RoxyRoxyRoxy There's quite a few practical cases where this comes up, and there's a broader sense of "clash" with (at least my) intuitions about how to interact with a search engine.
On a practical point, usually it's an issue where you're doing some kind of "wide-net" or "deep" search. As an example, let's say you want to return every page from the FT that has mentioned sandwich or sandwiches (this isn't totally contrived, I have actually performed this search). site:ft.com ("sandwiches" OR "sandwich" works mostly fine, you get a couple of pages of results and you can adjust with time range operators to walk the entire list. It's a little annoying, since in this case you know you are mostly getting signal - and most else can be resolved with -site:markets.ft.com or whatever - so the noise-reducing function of limiting search pages just gets in your way, but not a huge deal, you don't lose anything you want and you can be reasonably thorough in making sure of that.

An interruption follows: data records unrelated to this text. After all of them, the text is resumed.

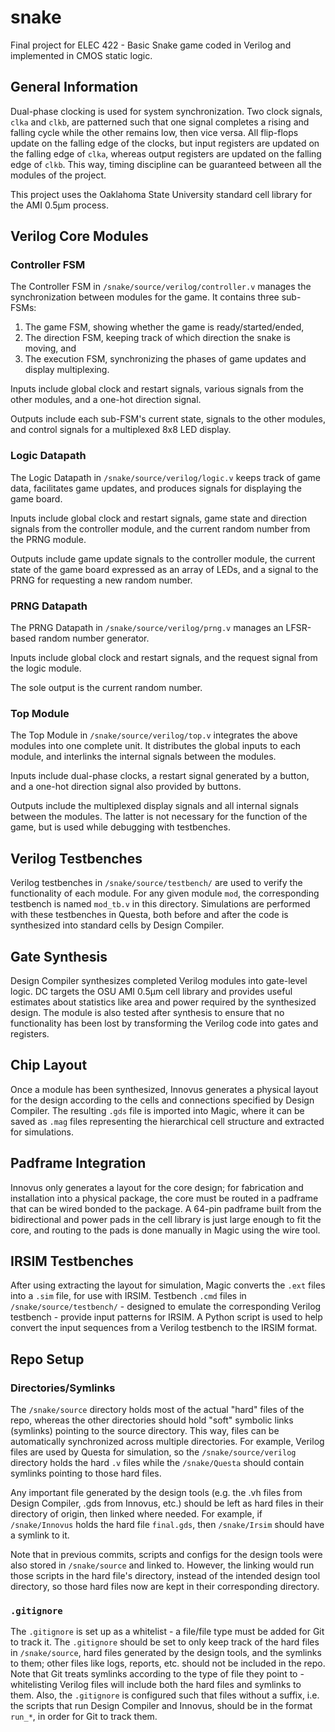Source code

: # snake
Final project for ELEC 422 - Basic Snake game coded in Verilog and implemented in CMOS static logic.

## General Information

Dual-phase clocking is used for system synchronization. Two clock signals, `clka` and `clkb`, are patterned such that one signal completes a rising and falling cycle while the other remains low, then vice versa. All flip-flops update on the falling edge of the clocks, but input registers are updated on the falling edge of `clka`, whereas output registers are updated on the falling edge of `clkb`. This way, timing discipline can be guaranteed between all the modules of the project.

This project uses the Oaklahoma State University standard cell library for the AMI 0.5μm process.

## Verilog Core Modules

### Controller FSM

The Controller FSM in `/snake/source/verilog/controller.v` manages the synchronization between modules for the game. It contains three sub-FSMs:

1) The game FSM, showing whether the game is ready/started/ended,
2) The direction FSM, keeping track of which direction the snake is moving, and
3) The execution FSM, synchronizing the phases of game updates and display multiplexing.

Inputs include global clock and restart signals, various signals from the other modules, and a one-hot direction signal.

Outputs include each sub-FSM's current state, signals to the other modules, and control signals for a multiplexed 8x8 LED display.

### Logic Datapath

The Logic Datapath in `/snake/source/verilog/logic.v` keeps track of game data, facilitates game updates, and produces signals for displaying the game board.

Inputs include global clock and restart signals, game state and direction signals from the controller module, and the current random number from the PRNG module.

Outputs include game update signals to the controller module, the current state of the game board expressed as an array of LEDs, and a signal to the PRNG for requesting a new random number.

### PRNG Datapath

The PRNG Datapath in `/snake/source/verilog/prng.v` manages an LFSR-based random number generator.

Inputs include global clock and restart signals, and the request signal from the logic module.

The sole output is the current random number.

### Top Module

The Top Module in `/snake/source/verilog/top.v` integrates the above modules into one complete unit. It distributes the global inputs to each module, and interlinks the internal signals between the modules.

Inputs include dual-phase clocks, a restart signal generated by a button, and a one-hot direction signal also provided by buttons.

Outputs include the multiplexed display signals and all internal signals between the modules. The latter is not necessary for the function of the game, but is used while debugging with testbenches.

## Verilog Testbenches

Verilog testbenches in `/snake/source/testbench/` are used to verify the functionality of each module. For any given module `mod`, the corresponding testbench is named `mod_tb.v` in this directory. Simulations are performed with these testbenches in Questa, both before and after the code is synthesized into standard cells by Design Compiler.

## Gate Synthesis

Design Compiler synthesizes completed Verilog modules into gate-level logic. DC targets the OSU AMI 0.5μm cell library and provides useful estimates about statistics like area and power required by the synthesized design. The module is also tested after synthesis to ensure that no functionality has been lost by transforming the Verilog code into gates and registers.

## Chip Layout

Once a module has been synthesized, Innovus generates a physical layout for the design according to the cells and connections specified by Design Compiler. The resulting `.gds` file is imported into Magic, where it can be saved as `.mag` files representing the hierarchical cell structure and extracted for simulations.

## Padframe Integration

Innovus only generates a layout for the core design; for fabrication and installation into a physical package, the core must be routed in a padframe that can be wired bonded to the package. A 64-pin padframe built from the bidirectional and power pads in the cell library is just large enough to fit the core, and routing to the pads is done manually in Magic using the wire tool.

## IRSIM Testbenches

After using extracting the layout for simulation, Magic converts the `.ext` files into a `.sim` file, for use with IRSIM. Testbench `.cmd` files in `/snake/source/testbench/` - designed to emulate the corresponding Verilog testbench - provide input patterns for IRSIM. A Python script is used to help convert the input sequences from a Verilog testbench to the IRSIM format.

## Repo Setup

### Directories/Symlinks

The `/snake/source` directory holds most of the actual "hard" files of the repo, whereas the other directories should hold "soft" symbolic links (symlinks) pointing to the source directory. This way, files can be automatically synchronized across multiple directories. For example, Verilog files are used by Questa for simulation, so the `/snake/source/verilog` directory holds the hard `.v` files while the `/snake/Questa` should contain symlinks pointing to those hard files.

Any important file generated by the design tools (e.g. the .vh files from Design Compiler, .gds from Innovus, etc.) should be left as hard files in their directory of origin, then linked where needed. For example, if `/snake/Innovus` holds the hard file `final.gds`, then `/snake/Irsim` should have a symlink to it.

Note that in previous commits, scripts and configs for the design tools were also stored in `/snake/source` and linked to. However, the linking would run those scripts in the hard file's directory, instead of the intended design tool directory, so those hard files now are kept in their corresponding directory.

### `.gitignore`

The `.gitignore` is set up as a whitelist - a file/file type must be added for Git to track it. The `.gitignore` should be set to only keep track of the hard files in `/snake/source`, hard files generated by the design tools, and the symlinks to them; other files like logs, reports, etc. should not be included in the repo. Note that Git treats symlinks according to the type of file they point to - whitelisting Verilog files will include both the hard files and symlinks to them. Also, the `.gitignore` is configured such that files without a suffix, i.e. the scripts that run Design Compiler and Innovus, should be in the format `run_*`, in order for Git to track them.
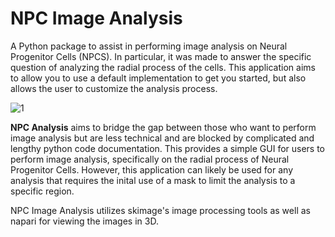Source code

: # NPC Image Analysis

A Python package to assist in performing image analysis on Neural Progenitor Cells (NPCS).  In particular, it was made to answer the specific question of analyzing the radial process of the cells. This application aims to allow you to use a default implementation to get you started, but also allows the user to customize the analysis process.

![1](https://user-images.githubusercontent.com/96258085/169920909-2001e637-31bf-44ca-afc6-cbf81f0f8dfd.jpg)


**NPC Analysis** aims to bridge the gap between those who want to perform image analysis but are less technical and are blocked by complicated and lengthy python code documentation.  This provides a simple GUI for users to perform image analysis, specifically on the radial process of Neural Progenitor Cells. However, this application can likely be used for any analysis that requires the inital use of a mask to limit the analysis to a specific region. 

NPC Image Analysis utilizes skimage's image processing tools as well as napari for viewing the images in 3D.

We can then consider searches like site:ft.com "small caged mammal" OR "smallcagedmammalness" -site:markets.ft.com and it seems like it works again, not meaningfully worse than another search engine. I am pretty sure all the relevant results are in the first two pages, even, which is certainly better than I'd expect elsewhere. But, unlike other popular search engines, I can't look ahead, see if there are any remaining relevant results or if it's just junk that makes it past the filter with e.g. the title of an article in a sidebar. I also can't as easily loosen the search, drop the quotes and see if there's any other string that might be used to refer to the same concept of "small caged mammal". Sure, I should expect that doing so would involve wading through a bit of trash, but I might reasonably want to make that tradeoff and continually evaluate how much more time I think is worthwhile to invest in searching as I go.

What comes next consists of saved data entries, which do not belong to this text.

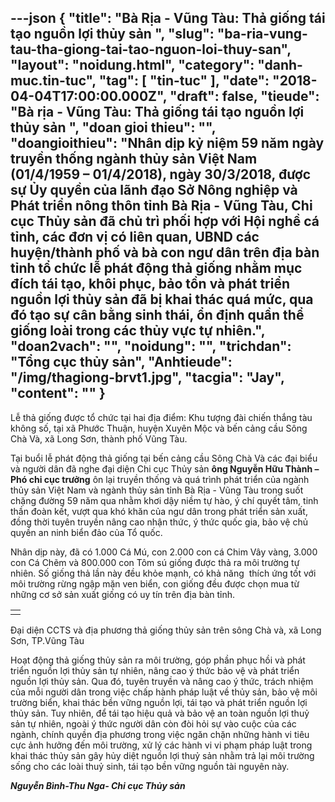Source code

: ---json
{
    "title": "Bà Rịa - Vũng Tàu: Thả giống tái tạo nguồn lợi thủy sản ",
    "slug": "ba-ria-vung-tau-tha-giong-tai-tao-nguon-loi-thuy-san",
    "layout": "noidung.html",
    "category": "danh-muc.tin-tuc",
    "tag": [
        "tin-tuc"
    ],
    "date": "2018-04-04T17:00:00.000Z",
    "draft": false,
    "tieude": "Bà rịa - Vũng Tàu: Thả giống tái tạo nguồn lợi thủy sản ",
    "doan gioi thieu": "",
    "doangioithieu": "Nhân dịp kỷ niệm 59 năm ngày truyền thống ngành thủy sản Việt Nam (01/4/1959 – 01/4/2018), ngày 30/3/2018, được sự Ủy quyền của lãnh đạo Sở Nông nghiệp và Phát triển nông thôn tỉnh Bà Rịa - Vũng Tàu, Chi cục Thủy sản đã chủ trì phối hợp với Hội nghề cá tỉnh, các đơn vị có liên quan, UBND các huyện/thành phố và bà con ngư dân trên địa bàn tỉnh tổ chức lễ phát động thả giống nhằm mục đích tái tạo, khôi phục, bảo tồn và phát triển nguồn lợi thủy sản đã bị khai thác quá mức, qua đó tạo sự cân bằng sinh thái, ổn định quần thể giống loài trong các thủy vực tự nhiên.",
    "doan2vach": "",
    "noidung": "",
    "trichdan": "Tổng cục thủy sản",
    "Anhtieude": "/img/thagiong-brvt1.jpg",
    "tacgia": "Jay",
    "__content__": ""
}
---
<p><span style="font-size:14px">Lễ thả giống được tổ chức tại hai địa điểm: Khu tượng đ&agrave;i chiến thắng t&agrave;u kh&ocirc;ng số, tại x&atilde; Phước Thuận, huy&ecirc;̣n Xuy&ecirc;n Mộc v&agrave; bến cảng cầu S&ocirc;ng Ch&agrave; V&agrave;, x&atilde; Long Sơn, th&agrave;nh phố Vũng T&agrave;u.</span></p>

<p><span style="font-size:14px">Tại buổi lễ ph&aacute;t động thả giống tại bến cảng cầu S&ocirc;ng Ch&agrave; V&agrave; c&aacute;c đại biểu v&agrave; người d&acirc;n đ&atilde; nghe đại diện Chi cục Thủy sản&nbsp;<strong>&ocirc;ng Nguyễn Hữu Th&agrave;nh &ndash; Ph&oacute; chi cục trưởng</strong>&nbsp;&ocirc;n lại truyền thống v&agrave; qu&aacute; tr&igrave;nh ph&aacute;t triển của ng&agrave;nh thủy sản Việt Nam v&agrave; ng&agrave;nh thủy sản tỉnh B&agrave; Rịa - Vũng T&agrave;u trong suốt chặng đường 59 năm qua nhằm khơi dậy niềm tự h&agrave;o, &yacute; ch&iacute; quyết t&acirc;m, tinh thần đo&agrave;n kết, vượt qua kh&oacute; khăn của ngư d&acirc;n trong ph&aacute;t triển sản xuất, đồng thời tuy&ecirc;n truyền n&acirc;ng cao nhận thức, &yacute; thức quốc gia, bảo vệ chủ quyền an ninh biển đảo của Tổ quốc.</span></p>

<p><span style="font-size:14px">Nh&acirc;n dịp n&agrave;y, đ&atilde; c&oacute; 1.000 C&aacute; M&uacute;, con 2.000 con cá Chim V&acirc;y vàng, 3.000 con Cá Chẽm v&agrave; 800.000 con T&ocirc;m sú gi&ocirc;́ng được thả ra m&ocirc;i trường tự nhi&ecirc;n. Số giống thả lần n&agrave;y đều khỏe mạnh, c&oacute; khả năng &nbsp;th&iacute;ch ứng tốt với m&ocirc;i trường rừng ngập mặn ven biển, con giống đều được chọn mua từ những cơ sở sản xuất giống c&oacute; uy t&iacute;n tr&ecirc;n địa b&agrave;n tỉnh.</span></p>

<table align="center" border="0" cellpadding="1" cellspacing="1">
	<tbody>
		<tr>
			<td><span style="font-size:14px"><img alt="" src="https://tongcucthuysan.gov.vn/Portals/0/thagiong-brvt2.jpg" title="" /></span></td>
		</tr>
	</tbody>
</table>

<p><span style="font-size:14px">Đại diện CCTS v&agrave; địa phương thả giống thủy sản tr&ecirc;n s&ocirc;ng Ch&agrave; v&agrave;, x&atilde; Long Sơn, TP.Vũng T&agrave;u</span></p>

<p><span style="font-size:14px">Hoạt động thả giống thủy sản ra m&ocirc;i trường, g&oacute;p phần phục hồi v&agrave; ph&aacute;t triển nguồn lợi thủy sản tự nhi&ecirc;n, n&acirc;ng cao &yacute; thức bảo vệ v&agrave; ph&aacute;t triển nguồn lợi thủy sản. Qua đ&oacute;, tuy&ecirc;n truyền v&agrave; n&acirc;ng cao &yacute; thức, tr&aacute;ch nhiệm của mỗi người d&acirc;n trong việc chấp h&agrave;nh ph&aacute;p luật về thủy sản, bảo vệ m&ocirc;i trường biển, khai th&aacute;c bền vững nguồn lợi, t&aacute;i tạo v&agrave; ph&aacute;t triển nguồn lợi thủy sản. Tuy nhi&ecirc;n, để t&aacute;i tạo hiệu quả v&agrave; bảo vệ an to&agrave;n nguồn lợi thuỷ sản tự nhi&ecirc;n, ngo&agrave;i &yacute; thức người d&acirc;n c&ograve;n đ&ograve;i hỏi sự v&agrave;o cuộc của c&aacute;c ng&agrave;nh, ch&iacute;nh quyền địa phương trong việc ngăn chặn những h&agrave;nh vi ti&ecirc;u cực ảnh hưởng đến m&ocirc;i trường, xử l&yacute; c&aacute;c h&agrave;nh vi vi phạm ph&aacute;p luật trong khai th&aacute;c thủy sản g&acirc;y hủy diệt nguồn lợi thuỷ sản nhằm trả lại m&ocirc;i trường sống cho c&aacute;c lo&agrave;i thuỷ sinh, t&aacute;i tạo bền vững nguồn t&agrave;i nguy&ecirc;n n&agrave;y.</span></p>

<p><span style="font-size:14px"><strong><em>Nguyễn B&igrave;nh-Thu Nga- Chi cục Thủy sản</em></strong></span></p>
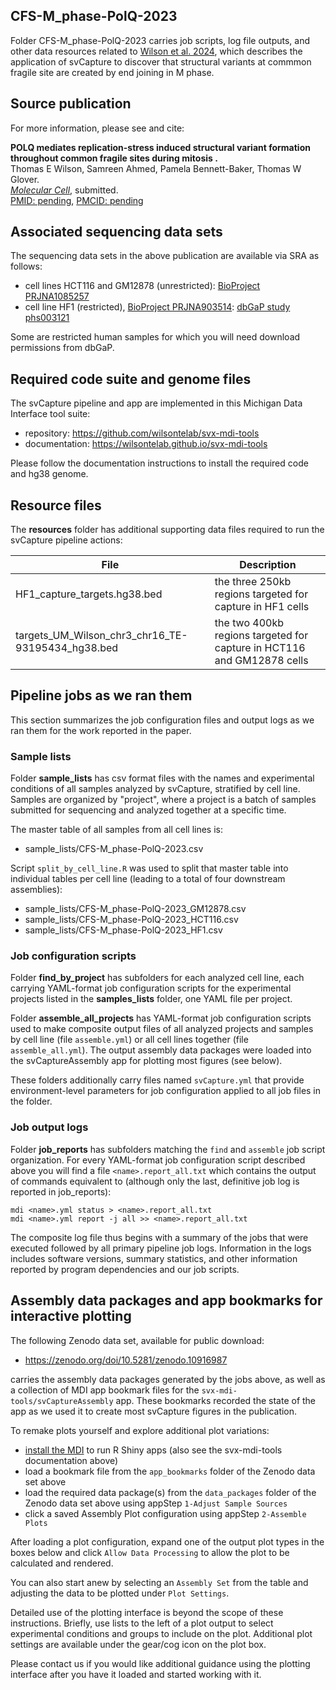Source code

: ## CFS-M_phase-PolQ-2023

Folder CFS-M_phase-PolQ-2023 carries job scripts, log file outputs,
and other data resources related to 
[Wilson et al. 2024](pending),
which describes the 
application of svCapture to discover that structural variants at commmon fragile site are created by end joining in M phase.

## Source publication

For more information, please see and cite:

**POLQ mediates replication-stress induced structural variant 
formation throughout common fragile sites during mitosis
.**<br>
Thomas E Wilson, Samreen Ahmed, Pamela Bennett-Baker, Thomas W Glover.<br>
[_Molecular Cell_](), 
submitted.<br>
[PMID: pending](), 
[PMCID: pending]()

## Associated sequencing data sets

The sequencing data sets in the above publication are available via SRA as follows:
- cell lines HCT116 and GM12878 (unrestricted): [BioProject PRJNA1085257](https://www.ncbi.nlm.nih.gov/bioproject/?term=PRJNA1085257)
- cell line HF1 (restricted), [BioProject PRJNA903514](https://www.ncbi.nlm.nih.gov/bioproject/?term=PRJNA903514): [dbGaP study phs003121](https://www.ncbi.nlm.nih.gov/projects/gap/cgi-bin/study.cgi?study_id=phs003121.v2.p1)


Some are restricted human samples for which you 
will need download permissions from dbGaP.

## Required code suite and genome files

The svCapture pipeline and app are implemented in this Michigan Data Interface tool suite:
- repository: <https://github.com/wilsontelab/svx-mdi-tools>
- documentation: <https://wilsontelab.github.io/svx-mdi-tools>

Please follow the documentation instructions to install the required code and hg38 genome. 

## Resource files

The **resources** folder has additional supporting data files required
to run the svCapture pipeline actions:

| File        | Description |
| ----------- | ----------- |
| HF1_capture_targets.hg38.bed  | the three 250kb regions targeted for capture in HF1 cells |
| targets_UM_Wilson_chr3_chr16_TE-93195434_hg38.bed | the two 400kb regions targeted for capture in HCT116 and GM12878 cells | 

## Pipeline jobs as we ran them

This section summarizes the job configuration files and output logs as we ran them for the work reported in the paper.

### Sample lists

Folder **sample_lists** has csv format files with the names and experimental conditions of all 
samples analyzed by svCapture, stratified by cell line. Samples are organized by "project",
where a project is a batch of samples submitted for sequencing and analyzed together at a specific time.

The master table of all samples from all cell lines is:
- sample_lists/CFS-M_phase-PolQ-2023.csv

Script `split_by_cell_line.R` was used to split that master table into
individual tables per cell line (leading to a total of four downstream assemblies):
- sample_lists/CFS-M_phase-PolQ-2023_GM12878.csv
- sample_lists/CFS-M_phase-PolQ-2023_HCT116.csv
- sample_lists/CFS-M_phase-PolQ-2023_HF1.csv

### Job configuration scripts

Folder **find_by_project** has subfolders for each analyzed cell line,
each carrying YAML-format job configuration scripts for the experimental projects
listed in the **samples_lists** folder, one YAML file per project.

Folder **assemble_all_projects** has YAML-format job configuration scripts
used to make composite output files of all analyzed projects and samples by cell line
(file `assemble.yml`) or all cell lines together (file `assemble_all.yml`).
The output assembly data packages
were loaded into the svCaptureAssembly app for plotting most figures (see below).

These folders additionally carry files
named `svCapture.yml` that provide environment-level parameters for 
job configuration applied to all job files in the folder.

### Job output logs

Folder **job_reports** has subfolders matching the `find` and `assemble`
job script organization. For every YAML-format job configuration script
described above you will find a file `<name>.report_all.txt` which contains the 
output of commands equivalent to (although only the last, definitive job
log is reported in job_reports):

```
mdi <name>.yml status > <name>.report_all.txt
mdi <name>.yml report -j all >> <name>.report_all.txt
```

The composite log file thus begins with a summary of the 
jobs that were executed followed by 
all primary pipeline job logs. Information in the logs includes software versions, summary statistics, and other information
reported by program dependencies and our job scripts.

## Assembly data packages and app bookmarks for interactive plotting

The following Zenodo data set, available for public download:
- <https://zenodo.org/doi/10.5281/zenodo.10916987>

carries the assembly data packages generated by the jobs above,
as well as a collection of MDI app bookmark files
for the `svx-mdi-tools/svCaptureAssembly` app. These bookmarks recorded the 
state of the app as we used it to create most svCapture figures in the publication. 

To remake plots yourself and explore additional plot variations:

- [install the MDI](https://midataint.github.io/docs/installation/00_index/) to run R Shiny apps (also see the svx-mdi-tools documentation above)
- load a bookmark file from the `app_bookmarks` folder of the Zenodo data set above
- load the required data package(s) from the `data_packages` folder of the Zenodo data set above using appStep `1-Adjust Sample Sources`
- click a saved Assembly Plot configuration using appStep `2-Assemble Plots`

After loading a plot configuration, expand one of the output plot types
in the boxes below and click `Allow Data Processing` to allow the plot to 
be calculated and rendered.

You can also start anew by selecting an `Assembly Set` from the table
and adjusting the data to be plotted under `Plot Settings`.

Detailed use of the plotting interface is beyond the scope of these instructions.
Briefly, use lists to the left of a plot output to select
experimental conditions and groups to include on the plot.
Additional plot settings are available under the gear/cog icon on the plot box.

Please contact us if you would like additional guidance using the plotting interface after you have it loaded and started working with it.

You could certainly do so by repeatedly thinking-up and appending other terms to include or exclude, or through the moving time window as before, but this is pretty much the same kind of drudgery, only a bit more labour-intensive. It gets worse the more terms you add to the query, each of those potentially coming with multiple forms itself.

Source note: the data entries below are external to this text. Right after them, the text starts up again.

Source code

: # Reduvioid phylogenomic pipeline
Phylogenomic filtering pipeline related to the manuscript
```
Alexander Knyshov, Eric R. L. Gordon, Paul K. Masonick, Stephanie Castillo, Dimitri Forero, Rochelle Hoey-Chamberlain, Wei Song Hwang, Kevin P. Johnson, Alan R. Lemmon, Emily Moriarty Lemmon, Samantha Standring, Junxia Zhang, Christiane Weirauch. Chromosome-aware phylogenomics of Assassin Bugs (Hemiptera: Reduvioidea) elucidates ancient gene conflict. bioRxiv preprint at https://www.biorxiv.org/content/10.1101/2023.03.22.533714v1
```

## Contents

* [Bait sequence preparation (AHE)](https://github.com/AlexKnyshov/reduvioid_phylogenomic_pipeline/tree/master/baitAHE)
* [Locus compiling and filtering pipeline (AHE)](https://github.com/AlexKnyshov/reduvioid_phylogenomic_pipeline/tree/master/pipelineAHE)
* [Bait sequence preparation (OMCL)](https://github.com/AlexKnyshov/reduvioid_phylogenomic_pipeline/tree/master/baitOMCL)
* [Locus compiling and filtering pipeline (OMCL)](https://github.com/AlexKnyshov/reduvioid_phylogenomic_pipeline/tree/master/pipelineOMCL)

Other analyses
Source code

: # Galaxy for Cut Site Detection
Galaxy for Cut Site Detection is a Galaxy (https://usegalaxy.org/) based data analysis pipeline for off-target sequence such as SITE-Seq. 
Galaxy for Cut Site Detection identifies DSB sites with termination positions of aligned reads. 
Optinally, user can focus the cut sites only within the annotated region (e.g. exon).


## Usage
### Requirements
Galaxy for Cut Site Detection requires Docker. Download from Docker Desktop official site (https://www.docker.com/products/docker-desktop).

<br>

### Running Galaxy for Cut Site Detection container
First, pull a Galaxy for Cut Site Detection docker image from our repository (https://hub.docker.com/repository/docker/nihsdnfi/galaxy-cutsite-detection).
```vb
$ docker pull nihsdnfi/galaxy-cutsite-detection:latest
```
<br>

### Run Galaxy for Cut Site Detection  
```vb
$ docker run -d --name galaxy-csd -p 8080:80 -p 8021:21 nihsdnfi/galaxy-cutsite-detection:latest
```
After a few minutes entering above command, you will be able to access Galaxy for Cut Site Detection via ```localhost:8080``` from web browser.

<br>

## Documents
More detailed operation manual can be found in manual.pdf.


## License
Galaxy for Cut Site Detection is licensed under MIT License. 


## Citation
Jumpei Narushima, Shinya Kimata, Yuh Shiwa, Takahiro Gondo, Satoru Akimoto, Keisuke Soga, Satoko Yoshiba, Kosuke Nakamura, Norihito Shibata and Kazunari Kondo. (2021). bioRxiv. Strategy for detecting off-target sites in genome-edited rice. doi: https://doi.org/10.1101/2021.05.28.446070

For my example it's not too bad, but for anything more substantial I think you can see how it could get extremely unwieldy. Imagine trying to search for other discussions of the concept outside the FT or the ONS, especially in reference to their usage, or about analogous topics in other national statistical authorities. Using specific quotes obliges you to invest a lot of time and creative mental energy to cover your bases, while dropping them makes it easier for bad results to push out the good. Lenses mitigate this, substantially in some cases, but take up-front time to create and have their own limitations.
(As a note, this is a huge issue when searching for research, at least on statistical methodologies and applications, because there you have a huge variety in the number of ways substantially similar concepts can be phrased and a wide-net search is always going to return a lot of "close but no cigar"-type results.)
Which leads to the clash with my intuitions on search engines. When we use queries to refine searches, I see it as about tuning the signal-to-noise ratio, accepting that I often won't have a perfect query that returns only what I want while also excluding only what I don't want. If in doubt, having the option to cast a wide net and then skim through pages of results to find the handful that are what I was actually looking for is a good fallback, I can choose to increase my false positive rate to decrease my false negatives (as a proportion of results actually surfaced). If I have only a query to use as a method of adjusting the type I/type II errors ratio, the time and effort input to get "excellent results" can be dramatically larger than in the case where I can simply sample more of the results.
There's another point about how the lack of observability of results beyond the two-page horizon makes it harder to know how to refine a query, but the thrust of my argument is that the current limit on results is of a kind with skimming pages of mostly-garbage. The mitigations (lenses, less slop) make Kagi better in many cases, but there's a big tail of searches where it can be painful to try and use.
I apologise for how the length of this post and the , I wanted to demonstrate how friction arises - for me - even in simple, constrained cases, and how things start to blow up and become unwieldy. I have thought quite a lot about this, because to me it is, by far, the biggest issue I currently have with Kagi (~40% to ~50% of my searches, and about 75% of my research-ish queries, are still with Google because of this).